---------- Data for this exercise ----------

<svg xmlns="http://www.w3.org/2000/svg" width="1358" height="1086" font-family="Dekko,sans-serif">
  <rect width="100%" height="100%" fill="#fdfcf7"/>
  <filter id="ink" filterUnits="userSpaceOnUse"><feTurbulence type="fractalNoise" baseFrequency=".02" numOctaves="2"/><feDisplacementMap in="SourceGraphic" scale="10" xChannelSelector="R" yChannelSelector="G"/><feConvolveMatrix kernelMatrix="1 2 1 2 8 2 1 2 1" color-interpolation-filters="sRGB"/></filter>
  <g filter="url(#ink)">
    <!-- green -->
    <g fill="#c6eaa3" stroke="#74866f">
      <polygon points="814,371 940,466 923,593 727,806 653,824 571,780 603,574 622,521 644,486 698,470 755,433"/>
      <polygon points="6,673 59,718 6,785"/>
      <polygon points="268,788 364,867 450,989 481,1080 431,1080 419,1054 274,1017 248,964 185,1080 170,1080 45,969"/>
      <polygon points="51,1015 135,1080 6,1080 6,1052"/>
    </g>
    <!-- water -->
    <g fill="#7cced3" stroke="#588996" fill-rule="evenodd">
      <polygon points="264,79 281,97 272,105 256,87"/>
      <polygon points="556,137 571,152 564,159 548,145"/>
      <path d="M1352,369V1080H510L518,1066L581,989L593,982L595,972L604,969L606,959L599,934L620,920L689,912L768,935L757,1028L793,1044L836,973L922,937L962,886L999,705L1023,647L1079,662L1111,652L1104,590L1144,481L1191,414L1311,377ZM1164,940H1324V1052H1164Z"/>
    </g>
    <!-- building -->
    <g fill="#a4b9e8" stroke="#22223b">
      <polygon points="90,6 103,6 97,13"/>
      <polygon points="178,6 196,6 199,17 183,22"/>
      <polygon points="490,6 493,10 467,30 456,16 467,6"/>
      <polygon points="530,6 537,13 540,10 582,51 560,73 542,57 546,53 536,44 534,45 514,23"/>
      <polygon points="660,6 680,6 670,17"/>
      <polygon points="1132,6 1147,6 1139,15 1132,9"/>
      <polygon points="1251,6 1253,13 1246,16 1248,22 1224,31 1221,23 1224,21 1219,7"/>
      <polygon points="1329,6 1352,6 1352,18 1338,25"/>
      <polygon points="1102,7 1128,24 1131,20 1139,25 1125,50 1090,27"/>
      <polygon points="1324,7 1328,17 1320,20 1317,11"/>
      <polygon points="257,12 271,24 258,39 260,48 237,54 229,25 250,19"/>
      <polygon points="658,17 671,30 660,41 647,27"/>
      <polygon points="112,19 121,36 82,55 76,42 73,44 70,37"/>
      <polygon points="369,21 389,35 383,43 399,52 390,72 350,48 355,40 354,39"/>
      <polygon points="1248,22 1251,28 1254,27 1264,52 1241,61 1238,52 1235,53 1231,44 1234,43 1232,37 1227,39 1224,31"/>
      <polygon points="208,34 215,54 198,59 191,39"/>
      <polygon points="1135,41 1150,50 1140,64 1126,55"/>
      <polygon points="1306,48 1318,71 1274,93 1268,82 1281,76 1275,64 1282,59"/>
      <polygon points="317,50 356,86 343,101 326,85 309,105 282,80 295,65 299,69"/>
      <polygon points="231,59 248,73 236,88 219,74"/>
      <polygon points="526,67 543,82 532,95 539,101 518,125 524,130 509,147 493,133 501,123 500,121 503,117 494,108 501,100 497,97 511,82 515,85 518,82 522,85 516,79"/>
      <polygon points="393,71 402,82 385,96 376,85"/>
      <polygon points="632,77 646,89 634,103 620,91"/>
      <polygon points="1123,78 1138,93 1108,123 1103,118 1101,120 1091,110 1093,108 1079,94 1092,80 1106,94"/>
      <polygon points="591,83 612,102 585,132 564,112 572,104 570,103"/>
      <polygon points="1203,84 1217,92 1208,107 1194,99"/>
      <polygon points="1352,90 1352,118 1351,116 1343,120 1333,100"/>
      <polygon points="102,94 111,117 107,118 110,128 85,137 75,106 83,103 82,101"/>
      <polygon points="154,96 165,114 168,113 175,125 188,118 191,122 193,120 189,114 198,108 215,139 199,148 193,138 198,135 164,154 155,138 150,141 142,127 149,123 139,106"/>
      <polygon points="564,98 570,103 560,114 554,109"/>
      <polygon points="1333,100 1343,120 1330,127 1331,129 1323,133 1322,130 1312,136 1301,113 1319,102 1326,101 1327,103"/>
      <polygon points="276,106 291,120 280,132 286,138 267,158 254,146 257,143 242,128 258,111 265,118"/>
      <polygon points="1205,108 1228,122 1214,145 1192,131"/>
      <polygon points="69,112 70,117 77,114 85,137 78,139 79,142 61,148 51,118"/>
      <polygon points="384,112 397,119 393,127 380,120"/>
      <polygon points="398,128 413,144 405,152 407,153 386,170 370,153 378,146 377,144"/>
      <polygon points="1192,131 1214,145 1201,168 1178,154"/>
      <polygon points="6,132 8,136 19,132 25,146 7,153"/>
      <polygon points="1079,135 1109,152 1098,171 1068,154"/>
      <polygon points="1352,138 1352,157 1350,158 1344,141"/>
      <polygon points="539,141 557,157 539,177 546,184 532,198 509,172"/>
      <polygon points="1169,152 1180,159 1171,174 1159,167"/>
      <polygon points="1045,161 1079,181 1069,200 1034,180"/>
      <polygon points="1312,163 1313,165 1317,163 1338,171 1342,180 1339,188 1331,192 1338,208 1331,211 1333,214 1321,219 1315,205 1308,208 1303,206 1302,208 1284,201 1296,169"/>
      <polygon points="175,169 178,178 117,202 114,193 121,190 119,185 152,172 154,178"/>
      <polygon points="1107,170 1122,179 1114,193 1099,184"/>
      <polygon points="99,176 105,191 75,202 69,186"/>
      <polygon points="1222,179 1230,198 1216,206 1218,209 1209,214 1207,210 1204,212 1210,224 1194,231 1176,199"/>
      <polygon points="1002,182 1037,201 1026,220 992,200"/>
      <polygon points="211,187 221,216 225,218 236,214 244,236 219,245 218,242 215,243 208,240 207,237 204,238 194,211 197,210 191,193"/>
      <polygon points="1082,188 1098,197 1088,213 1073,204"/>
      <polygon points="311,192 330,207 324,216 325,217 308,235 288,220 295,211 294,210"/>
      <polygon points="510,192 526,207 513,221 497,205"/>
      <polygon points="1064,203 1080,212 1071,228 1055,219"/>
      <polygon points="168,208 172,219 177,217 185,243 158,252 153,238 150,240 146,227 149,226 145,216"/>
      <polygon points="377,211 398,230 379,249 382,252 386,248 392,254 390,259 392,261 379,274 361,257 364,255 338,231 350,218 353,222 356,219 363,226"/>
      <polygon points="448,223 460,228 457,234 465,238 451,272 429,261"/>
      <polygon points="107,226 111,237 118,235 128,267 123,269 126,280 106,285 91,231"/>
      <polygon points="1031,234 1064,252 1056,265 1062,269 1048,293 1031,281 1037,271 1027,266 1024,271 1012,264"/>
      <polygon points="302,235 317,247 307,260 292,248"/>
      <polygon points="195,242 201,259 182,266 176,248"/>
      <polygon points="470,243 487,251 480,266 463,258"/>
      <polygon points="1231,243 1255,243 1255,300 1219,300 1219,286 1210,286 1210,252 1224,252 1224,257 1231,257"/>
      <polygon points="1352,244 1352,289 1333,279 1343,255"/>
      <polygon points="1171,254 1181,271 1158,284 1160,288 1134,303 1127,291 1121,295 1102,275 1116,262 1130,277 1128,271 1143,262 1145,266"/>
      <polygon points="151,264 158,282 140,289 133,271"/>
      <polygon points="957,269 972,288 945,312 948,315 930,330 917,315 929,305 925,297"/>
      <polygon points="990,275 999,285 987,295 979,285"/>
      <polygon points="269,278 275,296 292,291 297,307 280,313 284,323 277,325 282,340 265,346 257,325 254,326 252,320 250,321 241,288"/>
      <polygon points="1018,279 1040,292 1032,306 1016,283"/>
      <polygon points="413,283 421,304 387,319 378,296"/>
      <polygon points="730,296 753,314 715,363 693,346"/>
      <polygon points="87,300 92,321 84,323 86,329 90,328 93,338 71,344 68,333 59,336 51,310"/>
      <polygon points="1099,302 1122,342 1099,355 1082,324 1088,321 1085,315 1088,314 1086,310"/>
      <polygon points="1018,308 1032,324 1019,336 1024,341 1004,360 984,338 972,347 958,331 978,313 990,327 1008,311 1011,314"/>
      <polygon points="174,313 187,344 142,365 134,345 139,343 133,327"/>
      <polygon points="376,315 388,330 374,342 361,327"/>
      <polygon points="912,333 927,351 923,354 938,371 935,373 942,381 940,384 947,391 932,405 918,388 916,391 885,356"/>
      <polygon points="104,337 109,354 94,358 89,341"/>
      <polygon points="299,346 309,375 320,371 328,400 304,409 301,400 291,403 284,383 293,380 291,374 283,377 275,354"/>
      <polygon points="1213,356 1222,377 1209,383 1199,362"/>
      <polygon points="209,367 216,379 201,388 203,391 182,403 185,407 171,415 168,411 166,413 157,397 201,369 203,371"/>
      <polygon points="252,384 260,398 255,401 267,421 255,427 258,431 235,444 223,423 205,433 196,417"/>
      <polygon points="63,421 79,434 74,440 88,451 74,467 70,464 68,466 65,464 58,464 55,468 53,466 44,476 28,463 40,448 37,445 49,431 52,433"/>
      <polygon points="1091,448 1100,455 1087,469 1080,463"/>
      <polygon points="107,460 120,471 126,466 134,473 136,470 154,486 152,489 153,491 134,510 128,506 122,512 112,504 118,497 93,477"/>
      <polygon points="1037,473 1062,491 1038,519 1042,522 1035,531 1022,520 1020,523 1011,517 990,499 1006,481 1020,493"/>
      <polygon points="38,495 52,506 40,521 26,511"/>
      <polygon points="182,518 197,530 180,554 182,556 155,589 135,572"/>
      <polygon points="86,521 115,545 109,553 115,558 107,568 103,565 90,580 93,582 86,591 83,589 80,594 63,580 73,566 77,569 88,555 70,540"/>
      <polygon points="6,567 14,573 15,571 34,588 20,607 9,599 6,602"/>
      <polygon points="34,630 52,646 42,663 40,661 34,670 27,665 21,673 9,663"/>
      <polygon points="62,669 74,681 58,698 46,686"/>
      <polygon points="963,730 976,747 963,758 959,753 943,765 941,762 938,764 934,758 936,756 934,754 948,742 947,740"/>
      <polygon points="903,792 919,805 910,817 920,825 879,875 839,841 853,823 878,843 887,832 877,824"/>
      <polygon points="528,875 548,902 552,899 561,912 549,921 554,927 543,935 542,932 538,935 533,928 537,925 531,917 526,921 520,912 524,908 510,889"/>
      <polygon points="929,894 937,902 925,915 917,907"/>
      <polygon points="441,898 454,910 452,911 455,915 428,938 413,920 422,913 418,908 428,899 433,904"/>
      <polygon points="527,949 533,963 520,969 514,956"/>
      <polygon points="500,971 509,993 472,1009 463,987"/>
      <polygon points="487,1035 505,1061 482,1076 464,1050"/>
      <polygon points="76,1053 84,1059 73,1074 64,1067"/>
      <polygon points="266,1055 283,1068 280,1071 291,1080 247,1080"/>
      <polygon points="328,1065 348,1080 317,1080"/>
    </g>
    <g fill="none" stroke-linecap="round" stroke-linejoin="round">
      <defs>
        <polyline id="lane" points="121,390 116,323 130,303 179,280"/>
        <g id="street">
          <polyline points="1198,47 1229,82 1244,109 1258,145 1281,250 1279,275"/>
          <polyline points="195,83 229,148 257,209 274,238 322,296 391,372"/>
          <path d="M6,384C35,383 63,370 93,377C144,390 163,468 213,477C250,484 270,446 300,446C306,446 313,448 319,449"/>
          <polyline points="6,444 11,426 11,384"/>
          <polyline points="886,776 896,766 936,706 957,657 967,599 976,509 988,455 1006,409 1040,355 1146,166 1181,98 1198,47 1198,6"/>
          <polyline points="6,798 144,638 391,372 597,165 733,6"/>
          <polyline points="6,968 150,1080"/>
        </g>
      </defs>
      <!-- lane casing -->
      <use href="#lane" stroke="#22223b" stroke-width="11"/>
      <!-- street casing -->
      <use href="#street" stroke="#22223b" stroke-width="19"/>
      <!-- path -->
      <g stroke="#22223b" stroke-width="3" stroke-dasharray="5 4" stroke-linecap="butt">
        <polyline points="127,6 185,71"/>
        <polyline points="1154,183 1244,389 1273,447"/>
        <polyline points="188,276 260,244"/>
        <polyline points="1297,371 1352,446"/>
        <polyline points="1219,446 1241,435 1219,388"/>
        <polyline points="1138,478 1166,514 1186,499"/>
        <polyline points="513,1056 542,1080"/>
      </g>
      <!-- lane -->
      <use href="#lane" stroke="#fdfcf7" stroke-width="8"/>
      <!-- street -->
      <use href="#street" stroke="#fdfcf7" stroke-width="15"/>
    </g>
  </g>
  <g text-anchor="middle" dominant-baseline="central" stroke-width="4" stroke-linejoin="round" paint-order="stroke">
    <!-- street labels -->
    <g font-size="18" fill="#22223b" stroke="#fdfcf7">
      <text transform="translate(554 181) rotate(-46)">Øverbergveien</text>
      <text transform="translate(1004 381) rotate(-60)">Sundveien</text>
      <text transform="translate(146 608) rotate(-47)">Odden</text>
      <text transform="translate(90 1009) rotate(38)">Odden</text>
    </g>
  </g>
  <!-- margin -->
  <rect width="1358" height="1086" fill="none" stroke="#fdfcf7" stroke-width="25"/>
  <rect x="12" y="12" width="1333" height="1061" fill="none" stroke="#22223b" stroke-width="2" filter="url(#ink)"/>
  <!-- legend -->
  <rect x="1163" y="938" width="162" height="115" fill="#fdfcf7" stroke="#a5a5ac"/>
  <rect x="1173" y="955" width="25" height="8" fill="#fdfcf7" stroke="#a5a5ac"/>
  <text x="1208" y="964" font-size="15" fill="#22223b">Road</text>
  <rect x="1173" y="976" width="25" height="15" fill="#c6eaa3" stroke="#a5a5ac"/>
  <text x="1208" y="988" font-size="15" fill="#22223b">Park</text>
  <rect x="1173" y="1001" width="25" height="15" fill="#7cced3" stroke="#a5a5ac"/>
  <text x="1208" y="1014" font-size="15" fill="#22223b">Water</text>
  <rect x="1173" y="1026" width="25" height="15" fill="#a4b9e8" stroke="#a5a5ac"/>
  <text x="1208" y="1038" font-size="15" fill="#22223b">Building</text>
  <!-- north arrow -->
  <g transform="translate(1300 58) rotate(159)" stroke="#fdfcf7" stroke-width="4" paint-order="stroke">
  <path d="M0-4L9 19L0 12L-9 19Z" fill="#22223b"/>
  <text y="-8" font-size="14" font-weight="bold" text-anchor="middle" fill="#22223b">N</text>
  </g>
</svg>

----------

Work order: For the records above, state the count of lines where "round" appears, without any other text.

Exercise answer: 2